SENTENÇA. MANDADO DE SEGURANÇA. CONSELHO REGIONAL DE ADMINISTRAÇÃO. AUTO DE INFRAÇÃO. EXIGÊNCIA DE REGISTRO PROFISSIONAL. PESSOA JURÍDICA. ATIVIDADE BÁSICA. CONSULTORIA. ATIVIDADE PRIVATIVA DE ADMINISTRADOR. LEI Nº 4.769/1965. LEI Nº 6.839/1980. OBRIGATORIEDADE DE REGISTRO NO CRA. LEGITIMIDADE DA MULTA APLICADA. SEGURANÇA DENEGADA.

SENTENÇA

RELATÓRIO

 

Trata-se de mandado de segurança impetrado por PRUDENS CONSULTORIA LTDA em face do Gerente de Fiscalização do CONSELHO REGIONAL DE ADMINISTRAÇÃO DA PARAÍBA (CRA/PB), objetivando liminarmente a suspensão da exigibilidade da multa aplicada no auto de infração n. º 0094/2025. 

  

A empresa autora narra, em síntese, que: 

  

a)    foi determinado o seu registro junto ao CRA, sob pena de sofrer auto de infração; 

  

b)   em razão da ausência de inscrição, foi lavrado o auto de infração nº 0094/2025; 

  

c)    o sócio da empresa apenas realiza de forma esporádica atividades de cursos e palestras com foco na área jurídica. 

  

A liminar foi indeferida.

 

O impetrado prestou informações.

 

O Ministério Público Federal apresentou parecer.

 

Após, foram os autos conclusos.

 

É o relatório.
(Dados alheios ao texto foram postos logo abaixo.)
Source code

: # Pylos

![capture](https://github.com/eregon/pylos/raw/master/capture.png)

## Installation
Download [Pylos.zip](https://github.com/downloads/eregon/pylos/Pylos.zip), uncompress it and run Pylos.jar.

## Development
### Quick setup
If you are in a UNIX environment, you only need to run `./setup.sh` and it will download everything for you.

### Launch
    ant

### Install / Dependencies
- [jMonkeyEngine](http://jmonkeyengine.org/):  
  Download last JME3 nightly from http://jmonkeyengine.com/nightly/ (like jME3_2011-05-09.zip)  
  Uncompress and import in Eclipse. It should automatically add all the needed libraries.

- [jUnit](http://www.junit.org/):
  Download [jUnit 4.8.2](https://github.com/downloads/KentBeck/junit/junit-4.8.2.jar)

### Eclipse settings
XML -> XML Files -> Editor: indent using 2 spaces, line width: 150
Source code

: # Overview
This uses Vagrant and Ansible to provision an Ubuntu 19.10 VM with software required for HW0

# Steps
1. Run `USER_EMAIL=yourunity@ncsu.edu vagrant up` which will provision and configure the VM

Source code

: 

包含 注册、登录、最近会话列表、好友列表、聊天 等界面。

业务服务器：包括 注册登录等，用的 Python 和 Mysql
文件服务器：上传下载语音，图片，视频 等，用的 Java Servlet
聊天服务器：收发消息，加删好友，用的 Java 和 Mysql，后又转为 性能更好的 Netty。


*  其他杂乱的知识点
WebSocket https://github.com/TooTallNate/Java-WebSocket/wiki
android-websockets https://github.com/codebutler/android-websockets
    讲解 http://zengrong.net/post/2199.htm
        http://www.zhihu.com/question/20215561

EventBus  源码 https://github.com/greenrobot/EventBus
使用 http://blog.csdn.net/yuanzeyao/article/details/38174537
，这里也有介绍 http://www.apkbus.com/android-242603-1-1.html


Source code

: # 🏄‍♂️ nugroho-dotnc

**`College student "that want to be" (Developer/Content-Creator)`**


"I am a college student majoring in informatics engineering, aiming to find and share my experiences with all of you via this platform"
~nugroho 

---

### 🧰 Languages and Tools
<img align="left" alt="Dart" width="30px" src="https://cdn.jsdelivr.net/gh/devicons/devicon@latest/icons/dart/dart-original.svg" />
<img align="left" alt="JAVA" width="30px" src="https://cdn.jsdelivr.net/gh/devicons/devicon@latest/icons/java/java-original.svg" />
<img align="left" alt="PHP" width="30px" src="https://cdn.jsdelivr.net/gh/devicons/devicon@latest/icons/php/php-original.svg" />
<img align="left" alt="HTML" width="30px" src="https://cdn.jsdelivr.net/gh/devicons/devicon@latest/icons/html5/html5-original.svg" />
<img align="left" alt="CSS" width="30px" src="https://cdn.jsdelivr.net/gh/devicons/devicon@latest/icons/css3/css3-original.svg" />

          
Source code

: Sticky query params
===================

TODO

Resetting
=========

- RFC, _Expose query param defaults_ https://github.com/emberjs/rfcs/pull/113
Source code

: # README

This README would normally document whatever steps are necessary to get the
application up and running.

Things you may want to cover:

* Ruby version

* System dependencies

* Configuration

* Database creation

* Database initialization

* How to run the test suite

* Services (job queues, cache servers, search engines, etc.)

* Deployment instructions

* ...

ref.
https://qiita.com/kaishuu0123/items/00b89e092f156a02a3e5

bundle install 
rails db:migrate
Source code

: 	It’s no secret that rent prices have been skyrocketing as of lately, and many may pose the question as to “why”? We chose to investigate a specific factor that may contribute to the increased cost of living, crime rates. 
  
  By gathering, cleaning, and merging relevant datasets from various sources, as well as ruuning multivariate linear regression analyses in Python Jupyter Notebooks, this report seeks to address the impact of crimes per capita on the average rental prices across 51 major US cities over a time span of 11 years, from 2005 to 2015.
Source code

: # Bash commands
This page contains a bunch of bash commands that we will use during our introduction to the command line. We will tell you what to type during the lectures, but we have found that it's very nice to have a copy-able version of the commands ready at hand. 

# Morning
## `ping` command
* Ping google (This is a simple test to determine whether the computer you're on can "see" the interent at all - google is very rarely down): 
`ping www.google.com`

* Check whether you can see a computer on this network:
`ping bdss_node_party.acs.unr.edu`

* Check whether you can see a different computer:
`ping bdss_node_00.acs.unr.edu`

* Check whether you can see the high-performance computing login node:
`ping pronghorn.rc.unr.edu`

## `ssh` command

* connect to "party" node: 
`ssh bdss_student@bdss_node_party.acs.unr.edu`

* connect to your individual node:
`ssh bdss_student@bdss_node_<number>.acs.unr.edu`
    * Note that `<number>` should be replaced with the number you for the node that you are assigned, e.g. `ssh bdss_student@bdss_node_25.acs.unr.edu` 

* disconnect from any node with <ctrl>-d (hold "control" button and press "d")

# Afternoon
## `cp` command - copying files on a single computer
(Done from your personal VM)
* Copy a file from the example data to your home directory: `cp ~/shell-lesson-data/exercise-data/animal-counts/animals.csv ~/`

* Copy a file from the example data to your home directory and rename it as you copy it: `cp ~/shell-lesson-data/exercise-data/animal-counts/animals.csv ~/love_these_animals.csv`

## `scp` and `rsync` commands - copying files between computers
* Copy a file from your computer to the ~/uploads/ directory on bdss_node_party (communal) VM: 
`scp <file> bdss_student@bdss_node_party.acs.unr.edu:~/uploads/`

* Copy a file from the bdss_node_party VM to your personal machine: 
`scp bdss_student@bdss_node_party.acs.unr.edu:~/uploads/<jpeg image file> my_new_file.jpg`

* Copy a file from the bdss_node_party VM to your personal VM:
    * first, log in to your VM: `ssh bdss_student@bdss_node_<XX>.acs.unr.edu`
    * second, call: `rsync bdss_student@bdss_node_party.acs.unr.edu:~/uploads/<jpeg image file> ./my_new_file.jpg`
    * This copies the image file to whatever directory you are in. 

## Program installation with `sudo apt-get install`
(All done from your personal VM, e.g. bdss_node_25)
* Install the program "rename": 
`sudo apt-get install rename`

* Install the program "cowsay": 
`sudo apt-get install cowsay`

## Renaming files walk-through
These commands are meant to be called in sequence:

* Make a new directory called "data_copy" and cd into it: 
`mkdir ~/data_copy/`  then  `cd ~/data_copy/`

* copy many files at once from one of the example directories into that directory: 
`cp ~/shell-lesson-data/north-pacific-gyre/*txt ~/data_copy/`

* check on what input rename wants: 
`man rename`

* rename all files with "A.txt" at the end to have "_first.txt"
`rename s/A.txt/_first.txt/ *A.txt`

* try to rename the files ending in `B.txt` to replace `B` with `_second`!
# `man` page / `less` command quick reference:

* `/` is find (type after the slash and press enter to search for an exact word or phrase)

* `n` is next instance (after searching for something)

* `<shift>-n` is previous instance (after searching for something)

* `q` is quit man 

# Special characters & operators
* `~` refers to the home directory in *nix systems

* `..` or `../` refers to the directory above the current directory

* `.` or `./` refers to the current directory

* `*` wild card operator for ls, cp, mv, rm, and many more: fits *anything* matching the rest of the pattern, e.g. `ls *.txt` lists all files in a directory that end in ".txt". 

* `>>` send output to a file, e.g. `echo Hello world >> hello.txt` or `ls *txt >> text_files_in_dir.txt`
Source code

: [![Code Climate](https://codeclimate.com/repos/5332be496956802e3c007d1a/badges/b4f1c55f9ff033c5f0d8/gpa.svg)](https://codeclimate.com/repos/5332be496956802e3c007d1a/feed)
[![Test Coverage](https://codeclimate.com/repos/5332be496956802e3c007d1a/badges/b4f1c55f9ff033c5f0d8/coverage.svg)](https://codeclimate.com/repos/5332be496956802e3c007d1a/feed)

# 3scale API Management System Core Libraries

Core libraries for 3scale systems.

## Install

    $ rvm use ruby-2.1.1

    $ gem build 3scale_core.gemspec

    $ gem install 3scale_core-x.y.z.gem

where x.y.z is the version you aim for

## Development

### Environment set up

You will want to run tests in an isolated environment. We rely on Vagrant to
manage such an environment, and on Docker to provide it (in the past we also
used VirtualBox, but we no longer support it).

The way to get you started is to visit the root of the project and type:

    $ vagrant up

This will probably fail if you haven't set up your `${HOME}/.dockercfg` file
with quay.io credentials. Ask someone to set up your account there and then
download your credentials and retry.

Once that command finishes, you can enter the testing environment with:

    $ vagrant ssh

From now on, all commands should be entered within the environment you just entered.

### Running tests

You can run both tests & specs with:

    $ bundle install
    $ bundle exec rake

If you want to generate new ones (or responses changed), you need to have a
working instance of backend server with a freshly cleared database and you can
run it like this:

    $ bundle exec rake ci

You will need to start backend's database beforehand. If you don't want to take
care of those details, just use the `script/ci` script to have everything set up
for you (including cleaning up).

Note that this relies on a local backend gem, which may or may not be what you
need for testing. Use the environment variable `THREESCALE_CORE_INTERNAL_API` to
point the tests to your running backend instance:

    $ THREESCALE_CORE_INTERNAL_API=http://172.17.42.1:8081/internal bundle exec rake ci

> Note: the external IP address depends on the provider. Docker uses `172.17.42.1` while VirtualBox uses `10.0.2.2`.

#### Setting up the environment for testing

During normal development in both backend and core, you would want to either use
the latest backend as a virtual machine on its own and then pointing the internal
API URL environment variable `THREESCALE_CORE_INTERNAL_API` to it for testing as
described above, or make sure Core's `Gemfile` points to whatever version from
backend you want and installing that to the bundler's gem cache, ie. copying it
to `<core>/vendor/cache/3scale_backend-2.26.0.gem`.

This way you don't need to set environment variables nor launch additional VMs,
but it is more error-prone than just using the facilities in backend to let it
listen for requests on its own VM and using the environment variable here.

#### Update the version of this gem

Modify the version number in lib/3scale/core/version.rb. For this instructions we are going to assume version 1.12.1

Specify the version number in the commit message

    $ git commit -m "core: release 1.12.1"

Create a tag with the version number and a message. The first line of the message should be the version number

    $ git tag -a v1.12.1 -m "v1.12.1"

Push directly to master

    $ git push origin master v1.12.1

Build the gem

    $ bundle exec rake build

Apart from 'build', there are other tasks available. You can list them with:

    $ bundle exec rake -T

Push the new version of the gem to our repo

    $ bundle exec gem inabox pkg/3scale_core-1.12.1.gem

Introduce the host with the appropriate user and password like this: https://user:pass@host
Decido.

 

FUNDAMENTAÇÃO

 

A definição das atividades privativas de administrador é feita pelo art. 2º da Lei n.º 4.769/65, que lista o rol de atividade para os quais é exigido o diploma de bacharel e o respetivo registro no CRA: 

  

Art. 2.º A atividade profissional de Técnico de Administração será exercida, como profissão liberal ou não, VETADO, mediante: a) pareceres, relatórios, planos, projetos, arbitragens, laudos, assessoria em geral, chefia intermediária, direção superior; b) pesquisas, estudos, análise, interpretação, planejamento, implantação, coordenação e controle dos trabalhos nos campos da administração VETADO, como administração e seleção de pessoal, organização e métodos, orçamentos, administração de material, administração financeira, relações públicas, administração mercadológica, administração de produção, relações industriais, bem como outros campos em que êsses se desdobrem ou aos quais sejam conexos; c) VETADO.  

  

Já o art. 15 da mesma lei, conjuntamente com o art. 1º da Lei n. 6.839/1980, impõe a obrigatoriedade de inscrição no CRA às pessoas jurídicas que exercem atividade em áreas privativas de administrador: 

  

Art 15. Serão obrigatóriamente registrados nos C.R.T.A. as emprêsas, entidades e escritórios técnicos que explorem, sob qualquer forma, atividades do Técnico de Administração, enunciadas nos têrmos desta Lei.” 

  

Art. 1º. O registro de empresas e a anotação dos profissionais legalmente habilitados, delas encarregados, serão obrigatórios nas entidades competentes para a fiscalização do exercício das diversas profissões, em razão da atividade básica ou em relação àquela pela qual prestem serviços a terceiros

  

Dessa forma, o critério legal para se determinar se uma pessoa jurídica precisa inscrever-se em um conselho de fiscalização profissional é o exame de sua atividade básica ou daquela em relação à qual presta serviços a terceiros, ou seja, de sua atividade preponderante (atividade-fim) nos termos de seus atos constitutivos. 

  

No caso dos autos, conforme contrato social da empresa, a empresa autora tem como objeto principal a “prestação de serviços de cursos, treinamentos, consultoria e despachante”, sendo a atividade de consultoria privativa de administrador (assessoria em geral e planejamento, implantação, coordenação e controle dos trabalhos nos campos da administração).

 

Em que pese a empresa autora informe que atua mais propriamente na prestação de serviços relacionados a curso jurídicos, não há um detalhamento documental que indique que esta atividade seja a única desempenhada.

 

Assim, verificado que parte do objeto social da empresa está contido no rol de atividades privativas de administrador, legítima a aplicação da multa.

 

DISPOSITIVO

 

Ante o exposto, DENEGO a segurança pleiteada.

(…)



(TRF5 – 4ª Vara Federal PB, MANDADO DE SEGURANÇA CÍVEL Nº 0008120-80.2026.4.05.8201, Juiz Federal VINÍCIUS COSTA VIDOR, Julgado em: 27/05/2026).